Yale Medicine Magazine, 2011 - Spring

Contents

A psychiatrist explores mothers’ ambivalence over their needs and their children’s.

Poetry, paintings, and corporate America have long idealized the love of a mother for her child, from Kipling’s “Mother o’ Mine” to Mary Cassatt’s portraits and soft-focus Mother’s Day cards. Psychiatrist Barbara Almond, M.D. ’63, has written a new book about another aspect of motherhood: mothers’ feelings of anger and resentment.

Maternal ambivalence is both universal and inevitable, says Almond, a psychoanalyst, training analyst, and instructor emeritus in psychiatry at Stanford. In her book The Monster Within: The Hidden Side of Motherhood, Almond explores “the conflicts between the child’s and the mother’s needs, both legitimate.” Complicating these conflicts is the fear that accompanies love. “What we love can disappoint us. What we love, we can also lose,” Almond writes. “That mothers have mixed feelings about their children should come as no surprise to anybody, but it is amazing how much of a taboo the negative side of ambivalence carries in our culture.”
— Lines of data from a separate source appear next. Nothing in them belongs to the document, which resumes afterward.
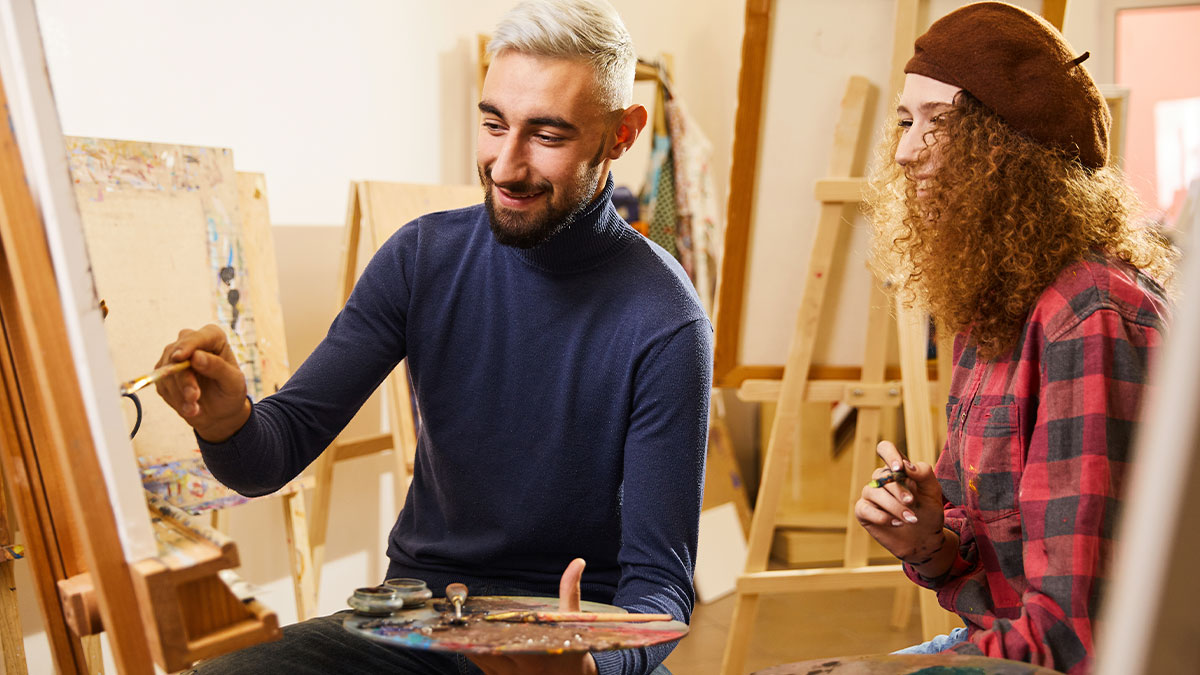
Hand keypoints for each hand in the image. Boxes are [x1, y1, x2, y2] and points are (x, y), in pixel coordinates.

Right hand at [153, 324, 249, 441]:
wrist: (220, 411)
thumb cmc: (230, 392)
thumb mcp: (233, 382)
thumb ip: (218, 367)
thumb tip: (196, 356)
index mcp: (213, 337)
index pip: (197, 337)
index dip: (187, 346)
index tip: (179, 357)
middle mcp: (191, 342)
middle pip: (176, 355)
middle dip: (184, 379)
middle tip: (194, 397)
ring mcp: (174, 358)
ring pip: (166, 372)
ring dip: (180, 394)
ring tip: (195, 409)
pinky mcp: (163, 374)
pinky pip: (162, 385)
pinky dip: (175, 400)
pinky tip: (189, 409)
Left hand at [467, 558, 597, 674]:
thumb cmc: (573, 650)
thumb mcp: (572, 622)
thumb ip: (570, 593)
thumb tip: (577, 563)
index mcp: (537, 657)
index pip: (505, 644)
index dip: (488, 631)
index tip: (478, 617)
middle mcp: (520, 672)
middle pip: (487, 653)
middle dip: (473, 636)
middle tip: (460, 617)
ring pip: (481, 661)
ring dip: (470, 643)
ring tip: (458, 625)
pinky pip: (482, 667)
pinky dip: (474, 652)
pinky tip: (468, 637)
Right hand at [854, 441, 946, 566]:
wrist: (925, 540)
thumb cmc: (929, 512)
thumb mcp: (933, 491)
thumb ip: (924, 473)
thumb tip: (906, 466)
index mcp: (897, 469)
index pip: (885, 449)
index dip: (889, 454)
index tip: (899, 468)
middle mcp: (881, 480)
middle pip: (881, 475)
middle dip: (899, 491)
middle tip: (913, 503)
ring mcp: (871, 495)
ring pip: (873, 492)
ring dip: (894, 506)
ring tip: (911, 519)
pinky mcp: (863, 512)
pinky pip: (865, 509)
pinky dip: (882, 517)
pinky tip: (896, 523)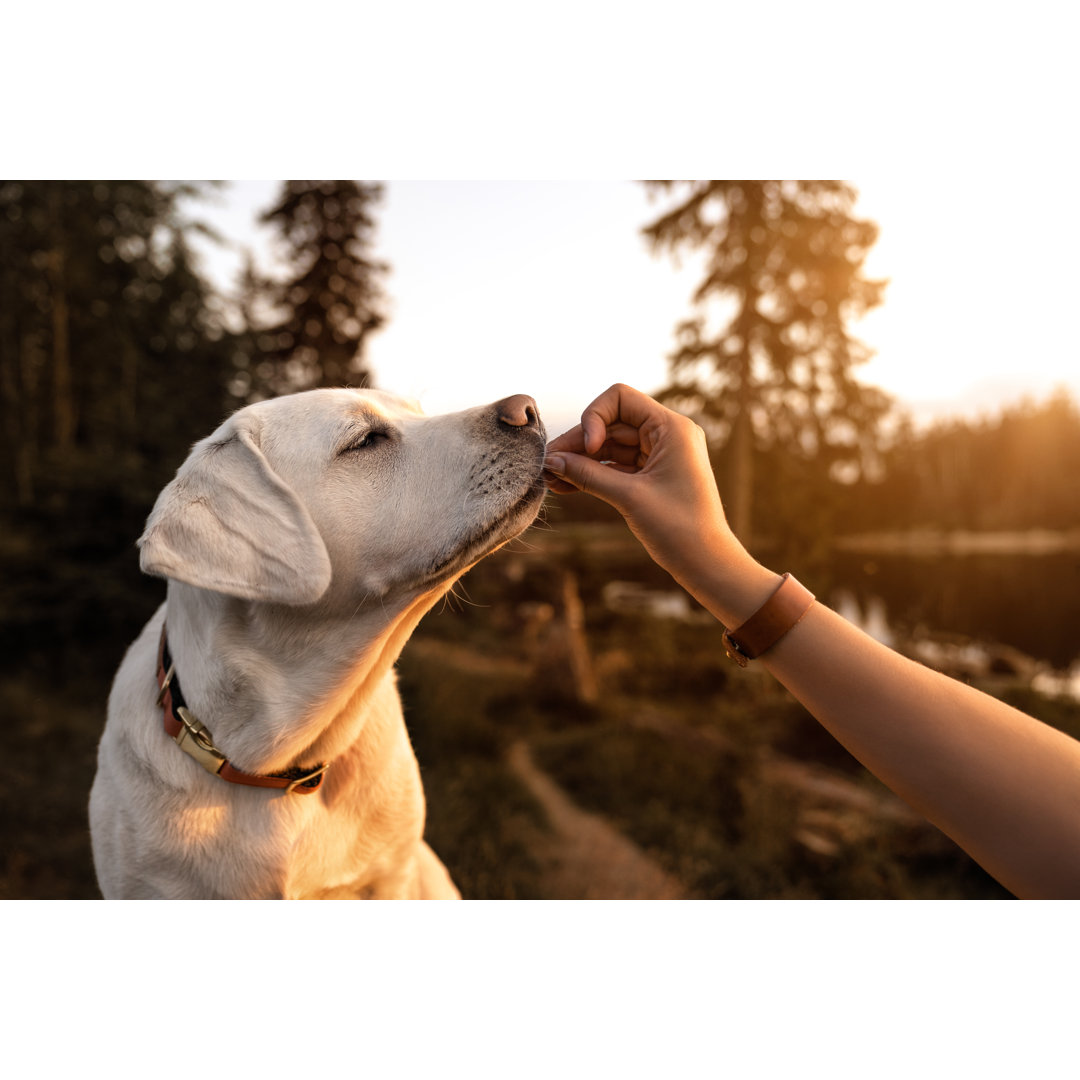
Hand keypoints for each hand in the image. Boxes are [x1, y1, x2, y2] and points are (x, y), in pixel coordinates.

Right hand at [543, 384, 753, 596]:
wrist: (706, 563)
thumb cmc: (679, 528)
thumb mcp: (629, 497)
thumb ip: (588, 475)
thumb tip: (551, 461)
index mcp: (672, 428)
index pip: (620, 399)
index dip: (595, 417)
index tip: (588, 448)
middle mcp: (667, 435)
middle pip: (611, 424)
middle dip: (579, 443)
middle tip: (547, 464)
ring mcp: (659, 455)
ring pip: (610, 446)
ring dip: (581, 460)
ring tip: (550, 478)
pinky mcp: (652, 476)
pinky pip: (616, 466)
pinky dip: (593, 474)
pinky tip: (565, 485)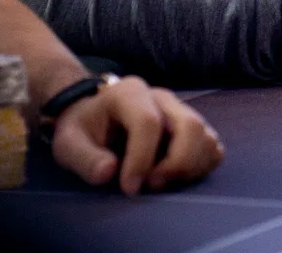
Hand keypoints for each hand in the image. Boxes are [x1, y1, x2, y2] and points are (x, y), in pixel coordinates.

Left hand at [50, 76, 223, 195]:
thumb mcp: (69, 143)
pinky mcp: (193, 125)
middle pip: (189, 125)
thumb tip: (108, 172)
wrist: (95, 115)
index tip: (129, 188)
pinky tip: (176, 176)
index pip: (148, 122)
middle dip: (176, 163)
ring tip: (160, 182)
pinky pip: (212, 145)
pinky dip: (202, 165)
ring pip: (206, 135)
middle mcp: (162, 97)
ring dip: (190, 167)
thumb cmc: (84, 129)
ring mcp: (181, 110)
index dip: (141, 159)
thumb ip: (85, 158)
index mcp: (129, 93)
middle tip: (152, 186)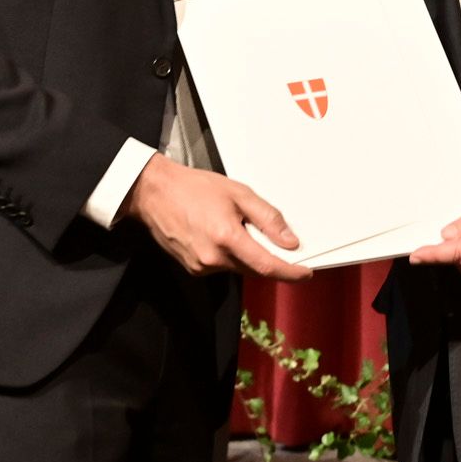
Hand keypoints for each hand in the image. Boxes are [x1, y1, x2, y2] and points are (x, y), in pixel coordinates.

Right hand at [119, 156, 312, 281]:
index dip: (290, 272)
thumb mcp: (238, 193)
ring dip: (247, 254)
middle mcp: (213, 258)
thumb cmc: (193, 188)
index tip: (306, 273)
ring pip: (239, 268)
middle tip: (273, 238)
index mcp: (227, 237)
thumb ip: (268, 218)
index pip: (267, 266)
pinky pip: (222, 267)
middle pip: (255, 269)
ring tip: (236, 226)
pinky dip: (230, 255)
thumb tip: (289, 241)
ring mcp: (201, 267)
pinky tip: (221, 233)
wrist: (154, 193)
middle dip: (269, 258)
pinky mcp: (193, 269)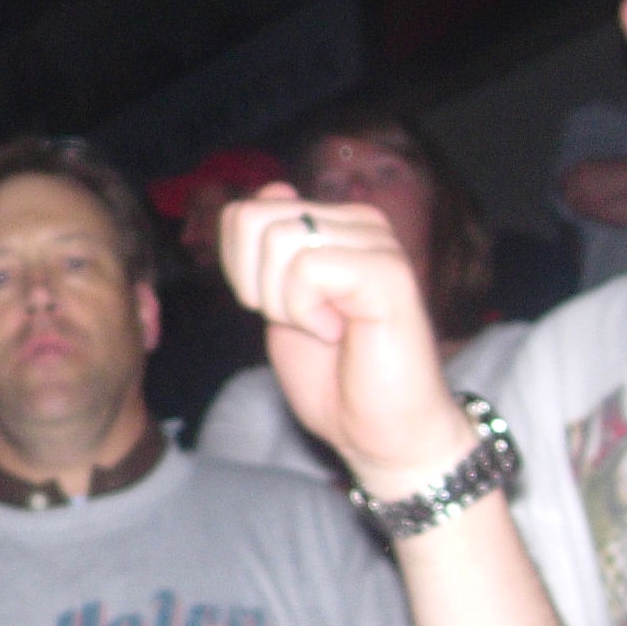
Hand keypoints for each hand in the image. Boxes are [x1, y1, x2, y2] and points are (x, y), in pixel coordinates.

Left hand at [218, 183, 473, 498]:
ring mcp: (377, 243)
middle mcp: (359, 223)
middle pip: (252, 220)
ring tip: (325, 328)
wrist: (380, 433)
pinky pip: (308, 268)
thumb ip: (268, 255)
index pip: (244, 213)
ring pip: (277, 242)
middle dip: (256, 286)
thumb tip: (269, 192)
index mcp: (333, 226)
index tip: (278, 310)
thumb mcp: (280, 307)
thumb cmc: (334, 379)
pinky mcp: (388, 272)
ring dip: (285, 303)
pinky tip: (338, 332)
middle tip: (303, 322)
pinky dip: (306, 312)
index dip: (237, 272)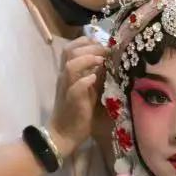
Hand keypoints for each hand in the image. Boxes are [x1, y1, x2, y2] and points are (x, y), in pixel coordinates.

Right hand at [47, 37, 106, 157]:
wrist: (65, 133)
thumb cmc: (79, 111)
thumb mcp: (91, 89)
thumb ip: (97, 75)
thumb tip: (110, 61)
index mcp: (68, 72)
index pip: (71, 47)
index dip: (86, 41)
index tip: (103, 45)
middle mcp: (65, 77)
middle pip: (70, 51)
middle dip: (91, 47)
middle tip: (106, 52)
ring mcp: (66, 88)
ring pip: (71, 65)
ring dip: (87, 59)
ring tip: (101, 62)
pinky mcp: (72, 101)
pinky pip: (75, 87)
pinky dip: (85, 81)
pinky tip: (94, 79)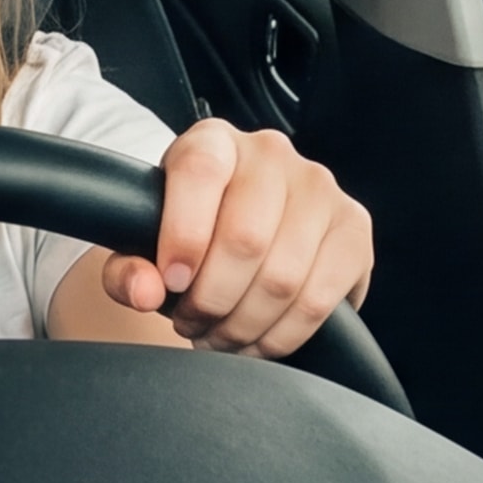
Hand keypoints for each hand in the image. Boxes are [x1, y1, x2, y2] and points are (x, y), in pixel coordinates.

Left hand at [105, 121, 371, 356]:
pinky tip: (258, 341)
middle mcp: (271, 153)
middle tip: (192, 323)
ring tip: (220, 336)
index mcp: (213, 141)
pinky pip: (319, 301)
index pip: (199, 174)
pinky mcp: (354, 229)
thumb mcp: (142, 244)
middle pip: (245, 239)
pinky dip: (282, 336)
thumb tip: (145, 290)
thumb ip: (128, 268)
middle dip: (212, 300)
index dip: (183, 236)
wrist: (245, 227)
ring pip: (283, 278)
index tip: (172, 284)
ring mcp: (321, 189)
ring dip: (244, 325)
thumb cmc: (190, 233)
Almond draws on stories from clinical practice and fiction to investigate the dark side—from a woman’s commonplace fear that she will love her child insufficiently to extremes that include a mother’s murder of a daughter in Toni Morrison’s novel Beloved and Andrea Yates’s real-life drowning of her five children.

Almond contends that facing ambivalence, which she views as a mixture of loving and hateful feelings, can be constructive, “when it leads the mother to think creatively about her difficulties mothering and how they can be managed.”

Some publishers—and some reviewers—found Almond’s book too disturbing. On the contrary, she says, “I’m offering this as a comfort to mothers. They don’t have to drive themselves so hard.”